HESI RN
HESI Medical Surgical Practice Quiz
1. The charge nurse of the medical-surgical unit is making staff assignments. Which staff member should be assigned to a client with chronic kidney disease who is exhibiting a low-grade fever and a pericardial friction rub?
- A. Registered nurse who just floated from the surgical unit
- B. Registered nurse who just floated from the dialysis unit
- C. Registered nurse who was assigned the same client yesterday
- D. Licensed practical nurse with 5 years of experience on this floor
Correct answer: C
Rationale: The client is exhibiting symptoms of pericarditis, which can occur with chronic kidney disease. Continuity of care is crucial to assess subtle changes in clients' conditions. Therefore, the registered nurse (RN) who previously cared for this client should be assigned again. Float nurses may lack knowledge of the unit and its clients, potentially leading to oversight of critical details. The licensed practical nurse, while experienced, may not possess the advanced assessment skills and education level of an RN to effectively evaluate and manage pericarditis in this client.
2. A client with cirrhosis develops increasing pedal edema and ascites. What dietary modification is most important for the nurse to teach this client?
- A. Avoid high carbohydrate foods.
- B. Decrease intake of fat-soluble vitamins.
- C. Decrease caloric intake.
- D. Restrict salt and fluid intake.
Correct answer: D
Rationale: The correct answer is to restrict salt and fluid intake. In clients with cirrhosis presenting with pedal edema and ascites, excessive fluid retention occurs, necessitating the restriction of salt and fluid to alleviate these symptoms. Choice A, avoiding high carbohydrate foods, is not the priority in this situation. Decreasing intake of fat-soluble vitamins (Choice B) is not specifically indicated for managing edema and ascites in cirrhosis. While maintaining an appropriate caloric intake is important, decreasing caloric intake (Choice C) is not the primary focus when addressing fluid retention in cirrhosis.
3. A client has just returned to the nursing unit after computerized tomography (CT) with contrast medium. Which of the following actions should the nurse plan to take as part of routine after-care for this client?
- A. Administering a laxative
- B. Encouraging fluid intake
- C. Maintaining the client on strict bed rest
- D. Holding all medications for at least 2 hours
Correct answer: B
Rationale: After CT scanning with contrast medium, the client does not require special restrictions or interventions. Encouraging fluid intake is important to help flush out the contrast dye and prevent dehydration. Administering a laxative (Choice A) is unnecessary and not indicated after CT with contrast. Maintaining the client on strict bed rest (Choice C) is not necessary unless specified by the healthcare provider. Holding all medications for at least 2 hours (Choice D) is not a standard practice after CT with contrast.
4. After an endotracheal tube is placed in a client who experienced sudden onset of respiratory distress, what should the nurse do?
- A. Secure the tube in place with tape
- B. Order a chest x-ray for the client
- C. Document the depth of tube insertion
- D. Auscultate both lungs for breath sounds
Correct answer: D
Rationale: After endotracheal tube insertion, the nurse should auscultate both lungs for the presence of breath sounds. This step helps confirm proper tube placement and adequate ventilation. Auscultation of breath sounds is crucial to ensure that the tube is correctly positioned in the trachea and not in the esophagus. While securing the tube with tape is important, it is not the immediate priority after insertion. Ordering a chest x-ray may be necessary but is not the first action to take immediately post-intubation. Documenting the depth of tube insertion is important but ensuring proper ventilation through auscultation takes precedence.
5. The client with chronic renal failure is being taught about fluid restrictions by the nurse. Which statement by the client indicates a need for further teaching?
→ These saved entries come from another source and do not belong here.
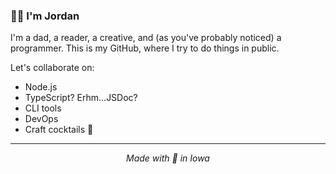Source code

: ### 👨‍💻 I'm Jordan

I'm a dad, a reader, a creative, and (as you've probably noticed) a programmer. This is my GitHub, where I try to do things in public.

Let's collaborate on:

- Node.js
- TypeScript? Erhm...JSDoc?
- CLI tools
- DevOps
- Craft cocktails 🍹

<hr />

<p align="center"><em>Made with 🌽 in Iowa</em></p>
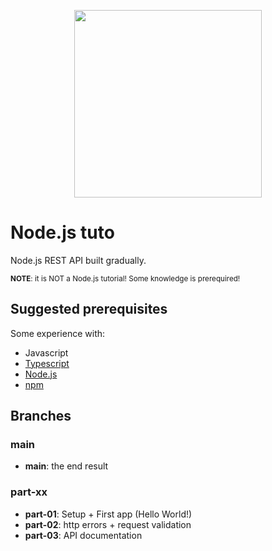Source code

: <p align="center">
    <a href="https://nodejs.org/">
        <img src="https://upload.wikimedia.org/wikipedia/commons/d/d9/Node.js_logo.svg" heigth="300px" width="300px"/>
    </a>
</p>

# Node.js tuto

Node.js REST API built gradually.

<sub>__NOTE__: it is NOT a Node.js tutorial! Some knowledge is prerequired!</sub>

## Suggested prerequisites

Some experience with:

- Javascript
- [Typescript](https://www.typescriptlang.org/)
- [Node.js](https://nodejs.org/)
- [npm](https://www.npmjs.com/)

## Branches

### main

- __main__: the end result

### part-xx

- __part-01__: Setup + First app (Hello World!)
- __part-02__: http errors + request validation
- __part-03__: API documentation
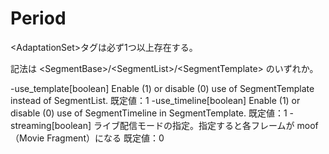 # Period

\<AdaptationSet\>タグは必ず1つ以上存在する。

記法は \<SegmentBase\>/\<SegmentList>/\<SegmentTemplate> のいずれか。

-use_template[boolean]
Enable (1) or disable (0) use of SegmentTemplate instead of SegmentList.
既定値：1
-use_timeline[boolean]
Enable (1) or disable (0) use of SegmentTimeline in SegmentTemplate.
既定値：1
-streaming[boolean]
ライブ配信モードの指定。指定すると各フレームが moof（Movie Fragment）になる
既定値：0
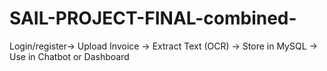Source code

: # SAIL-PROJECT-FINAL-combined-
Login/register→ Upload Invoice →  Extract Text (OCR) → Store in MySQL →  Use in Chatbot or Dashboard
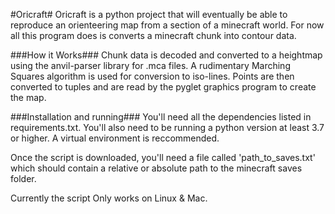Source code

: #Oricraft#
Oricraft is a python project that will eventually be able to reproduce an orienteering map from a section of a minecraft world. For now all this program does is converts a minecraft chunk into contour data.

###How it Works###
Chunk data is decoded and converted to a heightmap using the anvil-parser library for .mca files. A rudimentary Marching Squares algorithm is used for conversion to iso-lines. Points are then converted to tuples and are read by the pyglet graphics program to create the map.

###Installation and running###
You'll need all the dependencies listed in requirements.txt. You'll also need to be running a python version at least 3.7 or higher. A virtual environment is reccommended.

Once the script is downloaded, you'll need a file called 'path_to_saves.txt' which should contain a relative or absolute path to the minecraft saves folder.

Currently the script Only works on Linux & Mac.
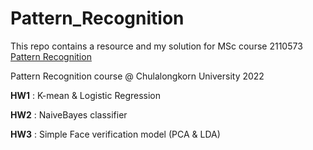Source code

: # Pattern_Recognition
This repo contains a resource and my solution for MSc course 2110573 [Pattern Recognition](https://github.com/ekapolc/pattern_2022)

Pattern Recognition course @ Chulalongkorn University 2022

**HW1** : K-mean & Logistic Regression

**HW2** : NaiveBayes classifier

**HW3** : Simple Face verification model (PCA & LDA)
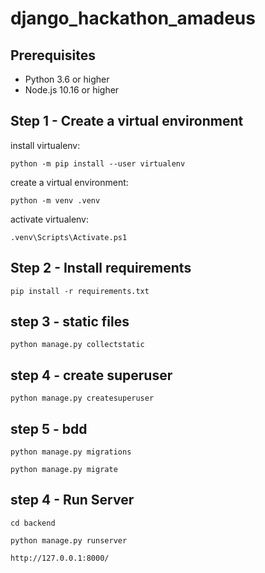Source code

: # django_hackathon_amadeus

## Prerequisites

- Python 3.6 or higher
- Node.js 10.16 or higher

## Step 1 - Create a virtual environment

install virtualenv:

    python -m pip install --user virtualenv

create a virtual environment:

    python -m venv .venv

activate virtualenv:

    .venv\Scripts\Activate.ps1

## Step 2 - Install requirements

    pip install -r requirements.txt

## step 3 - static files

    python manage.py collectstatic 

## step 4 - create superuser

    python manage.py createsuperuser

## step 5 - bdd

    python manage.py migrations

    python manage.py migrate

## step 4 - Run Server

    cd backend

    python manage.py runserver

    http://127.0.0.1:8000/

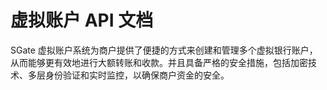 # 虚拟账户 API 文档

SGate 虚拟账户系统为商户提供了便捷的方式来创建和管理多个虚拟银行账户，从而能够更有效地进行大额转账和收款。并且具备严格的安全措施，包括加密技术、多层身份验证和实时监控，以确保商户资金的安全。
- A. I can drink as much water as I want, as long as I limit my salt intake.
- B. I should limit my fluid intake to prevent fluid overload.
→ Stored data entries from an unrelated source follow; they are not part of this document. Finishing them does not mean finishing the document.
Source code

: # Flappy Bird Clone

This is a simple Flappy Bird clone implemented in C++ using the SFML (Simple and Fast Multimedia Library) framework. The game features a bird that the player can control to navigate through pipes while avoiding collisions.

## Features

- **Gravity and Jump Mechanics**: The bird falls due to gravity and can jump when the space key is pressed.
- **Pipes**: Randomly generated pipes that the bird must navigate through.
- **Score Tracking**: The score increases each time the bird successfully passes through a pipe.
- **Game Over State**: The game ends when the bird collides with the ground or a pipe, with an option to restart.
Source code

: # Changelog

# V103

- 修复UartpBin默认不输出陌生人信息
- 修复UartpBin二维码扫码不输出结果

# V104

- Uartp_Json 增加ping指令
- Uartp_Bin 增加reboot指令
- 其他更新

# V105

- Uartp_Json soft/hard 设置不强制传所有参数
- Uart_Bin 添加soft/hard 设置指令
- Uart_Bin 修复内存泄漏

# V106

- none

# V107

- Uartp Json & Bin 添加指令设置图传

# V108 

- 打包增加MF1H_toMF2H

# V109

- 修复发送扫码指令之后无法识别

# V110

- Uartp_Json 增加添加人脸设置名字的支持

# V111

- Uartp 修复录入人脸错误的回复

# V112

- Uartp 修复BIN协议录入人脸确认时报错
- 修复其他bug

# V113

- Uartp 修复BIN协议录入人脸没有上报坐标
- C. I can skip dialysis sessions if I feel tired.
- D. I can eat whatever I want, as long as I take my medications.
Correct answer: C
Rationale: Choice C is the correct answer because clients with chronic renal failure should not skip dialysis sessions. Skipping dialysis can lead to serious complications and worsen the client's condition. It is crucial for clients to understand the importance of adhering to their dialysis schedule for optimal management of chronic renal failure. Choices A, B, and D are incorrect because they demonstrate understanding of fluid restrictions, the need to limit fluid intake to prevent overload, and the importance of medication compliance, respectively. These statements show appropriate knowledge and do not indicate a need for further teaching.